2. Para o efeito do número anterior, são contados os produtos de petróleo pela sua quantidade real e os petróleos brutos na proporção das quantidades de cada uma das categorias de produtos obtidos pelos estabelecimentos refinadores, segundo o respectivo plano anual de fabrico, aprovado pela entidade oficial competente.

Art. 6.º - 1. As entidades que adquiram às refinarias metropolitanas produtos de petróleo para distribuição no mercado interno ficam obrigadas a manter em depósito, por cada produto, uma reserva de 1/12 das quantidades anuais adquiridas.

2. A obrigação estabelecida neste artigo tem por objecto os produtos consignados nos alvarás gerais de importação para refinação nacional atribuídos às refinarias.

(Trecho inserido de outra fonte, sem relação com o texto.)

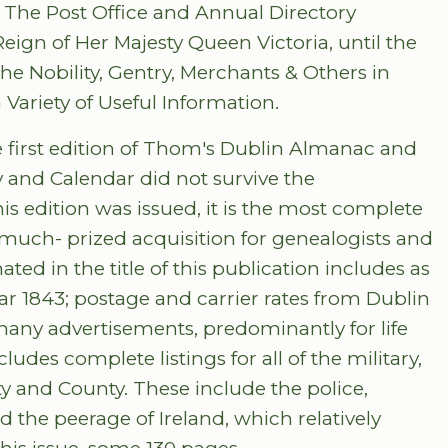
ws: The Post Office and Annual Directory
Reign of Her Majesty Queen Victoria, until the
the Nobility, Gentry, Merchants & Others in
 Variety of Useful Information.
e first edition of Thom's Dublin Almanac and
y and Calendar did not survive the
is edition was issued, it is the most complete
a much- prized acquisition for genealogists and
ted in the title of this publication includes as
ar 1843; postage and carrier rates from Dublin
d many advertisements, predominantly for life
des complete listings for all of the military,
ty and County. These include the police,
d the peerage of Ireland, which relatively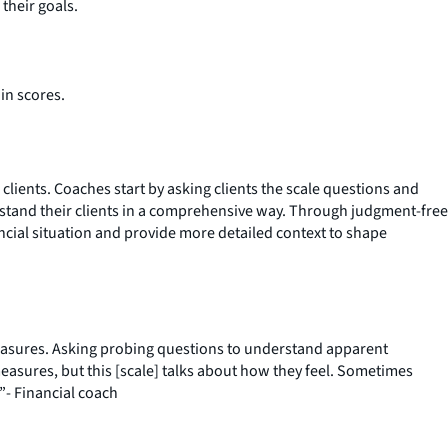
their goals.
in scores.
 clients. Coaches start by asking clients the scale questions and
stand their clients in a comprehensive way. Through judgment-free
ncial situation and provide more detailed context to shape
measures. Asking probing questions to understand apparent
measures, but this [scale] talks about how they feel. Sometimes
”- Financial coach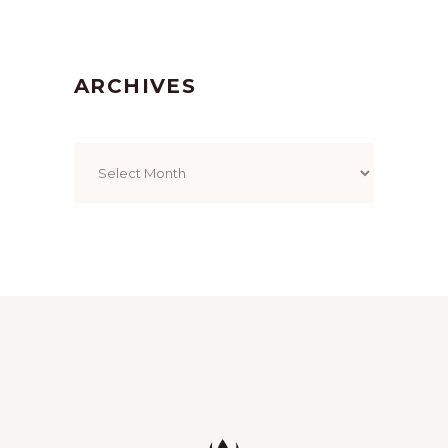
ARCHIVES
Archives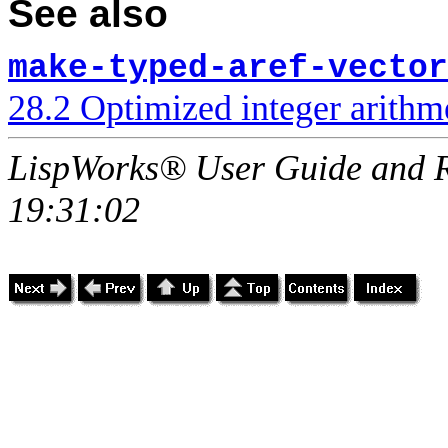
See also
make-typed-aref-vector
28.2 Optimized integer arithme
LispWorks® User Guide and R
19:31:02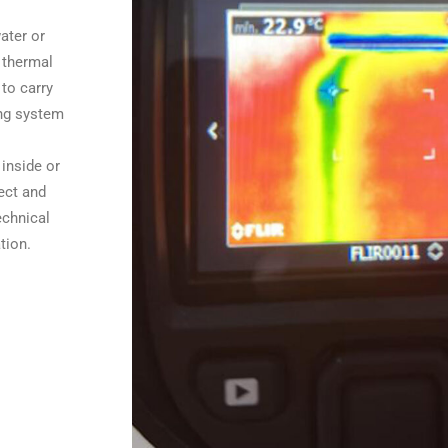
ater or
 thermal
to carry
ing system
 inside or
ect and
echnical
tion.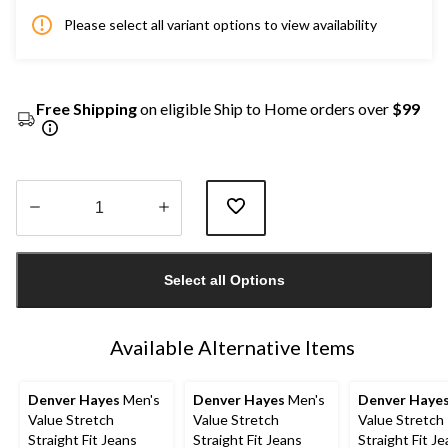
Please select all variant options to view availability
Free Shipping
on eligible Ship to Home orders over
$99
Quantity
updated
Select all Options
to
1
Available Alternative Items
Denver Hayes
Men's
Denver Hayes
Men's
Denver Haye
Value Stretch
Value Stretch
Value Stretch
Straight Fit Jeans
Straight Fit Jeans
Straight Fit J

Art. 7.º Os importadores de petróleo em regime de autorização geral ou de autorização especial ficam obrigados a manter em depósito, por cada produto, uma reserva de um terço das quantidades que hajam importado no ano anterior.

Art. 8.º O Secretário de Estado da Indústria, ouvida a Secretaria de Estado do Comércio, poderá fixar por despacho:

a) O regime de preços para as refinarias;
b) O regime de preços para os importadores;
c) O regime de preços e condições de fornecimento aos distribuidores;
d) Os preços ao consumidor.
Visto e aprovado em Conselho de Ministros. - Marcello Caetano - João Augusto Dias Rosas.

Promulgado em 3 de Novembro de 1971.
Publique-se.
O Presidente da República, AMÉRICO DEUS RODRIGUES THOMAZ.